**DIRECTIONS:** Retype every item below word for word, leaving out the pictures.

**GIVEN INFORMATION:**
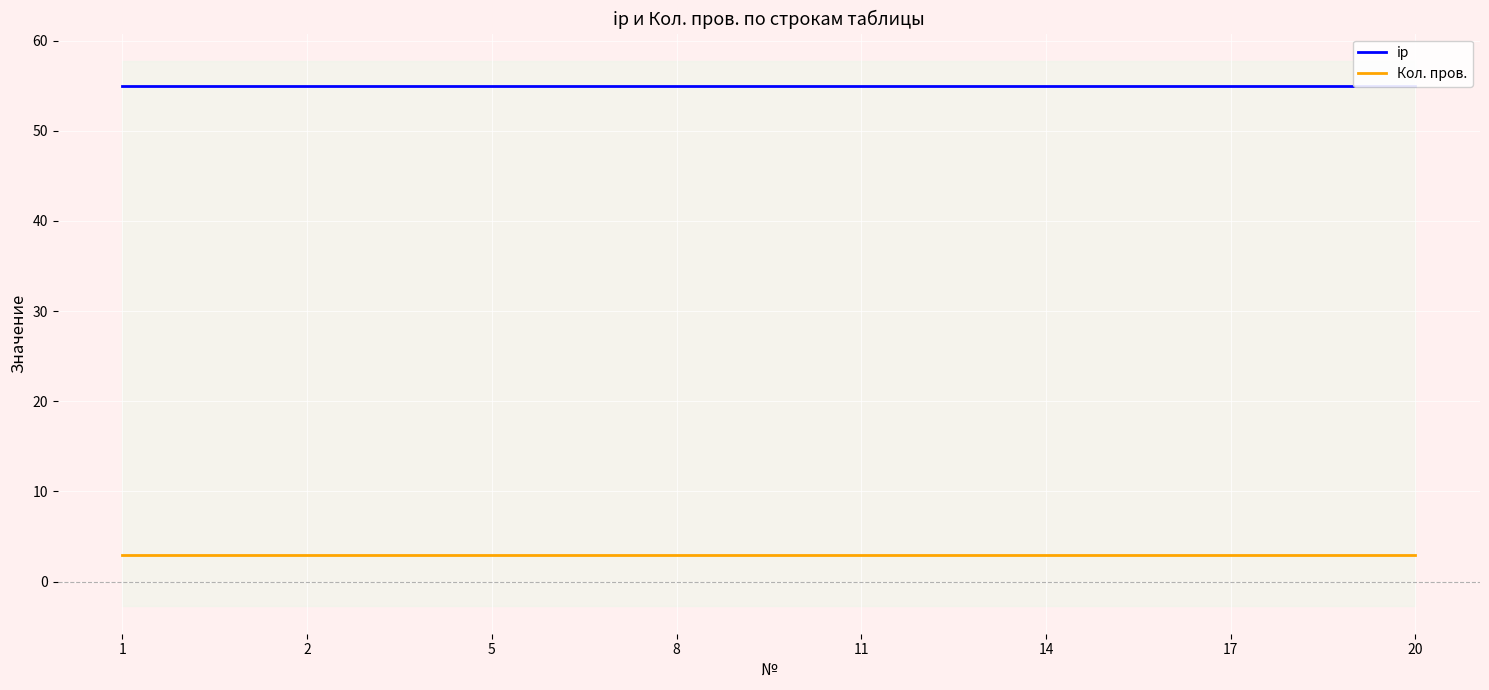

What are all the series names shown in the legend?

ip, Кол. пров.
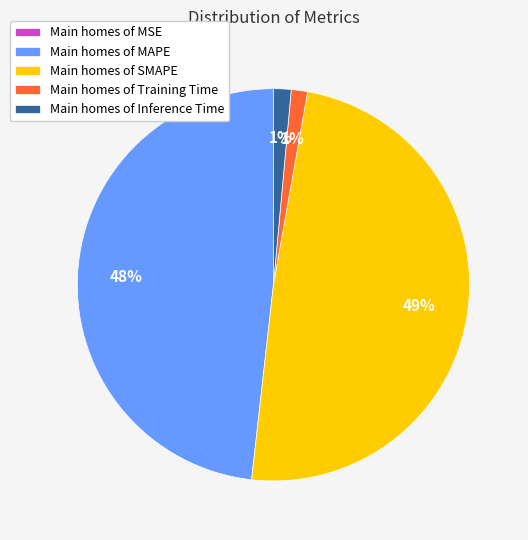

Which has a higher value, Main homes of SMAPE or Main homes of Inference Time?

Main homes of SMAPE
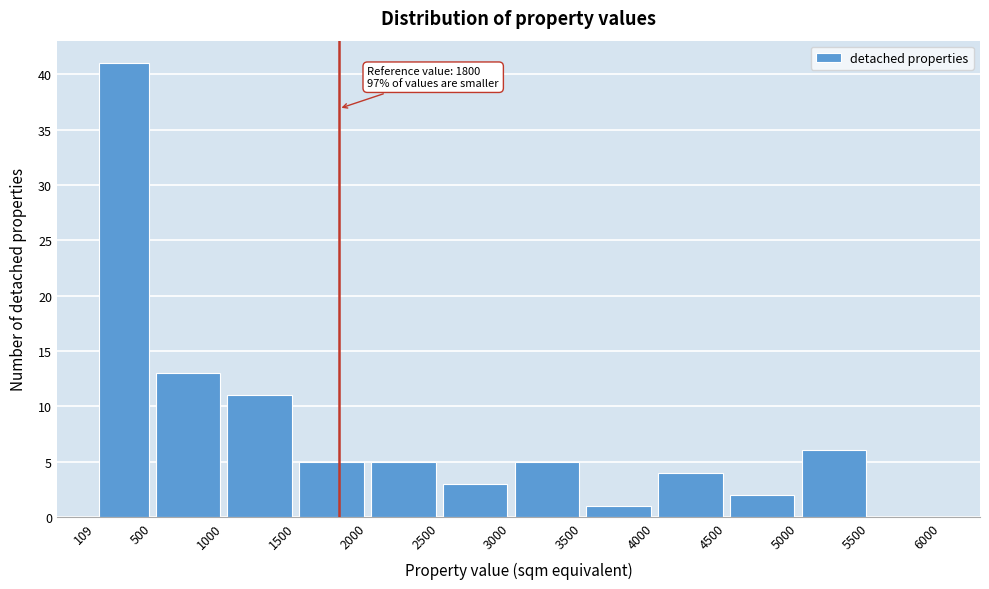

Over which range of the x-axis is the bar tallest?

109 to 500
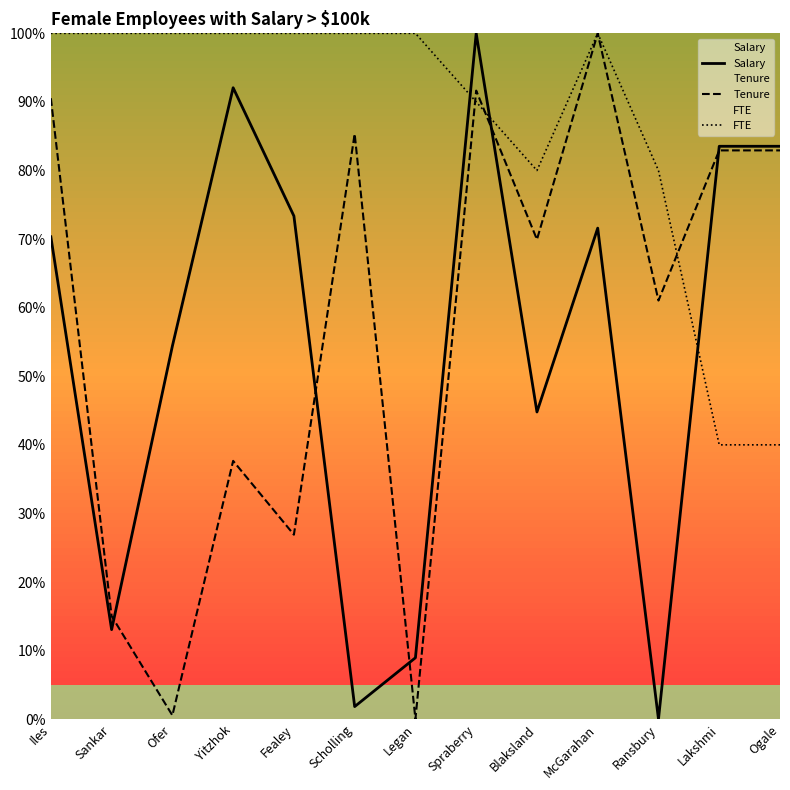

The value of Salary at Blaksland is 65.0. True or false?

False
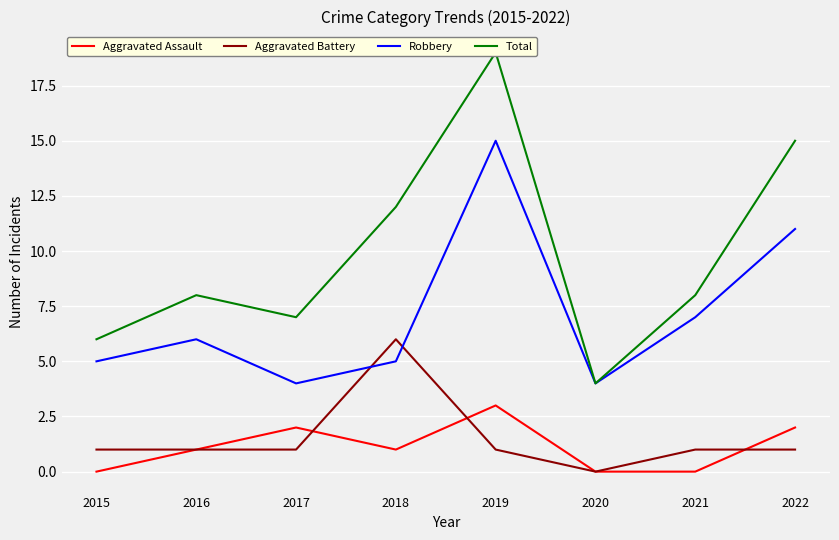

Reading left to right, what are all the values shown in this chart?

Aggravated Assault: 2015=0	2016=1	2017=2	2018=1	2019=3	2020=0	2021=0	2022=2
Aggravated Battery: 2015=1	2016=1	2017=1	2018=6	2019=1	2020=0	2021=1	2022=1
Robbery: 2015=5	2016=6	2017=4	2018=5	2019=15	2020=4	2021=7	2022=11
Total: 2015=6	2016=8	2017=7	2018=12	2019=19	2020=4	2021=8	2022=15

**RESPONSE TO THIS TASK:**
What are all the series names shown in the legend?

ip, Кол. пров.

Which has a higher value, Main homes of SMAPE or Main homes of Inference Time?

Main homes of SMAPE

Over which range of the x-axis is the bar tallest?

109 to 500

The value of Salary at Blaksland is 65.0. True or false?

False

Reading left to right, what are all the values shown in this chart?

Aggravated Assault: 2015=0	2016=1	2017=2	2018=1	2019=3	2020=0	2021=0	2022=2
Aggravated Battery: 2015=1	2016=1	2017=1	2018=6	2019=1	2020=0	2021=1	2022=1
Robbery: 2015=5	2016=6	2017=4	2018=5	2019=15	2020=4	2021=7	2022=11
Total: 2015=6	2016=8	2017=7	2018=12	2019=19	2020=4	2021=8	2022=15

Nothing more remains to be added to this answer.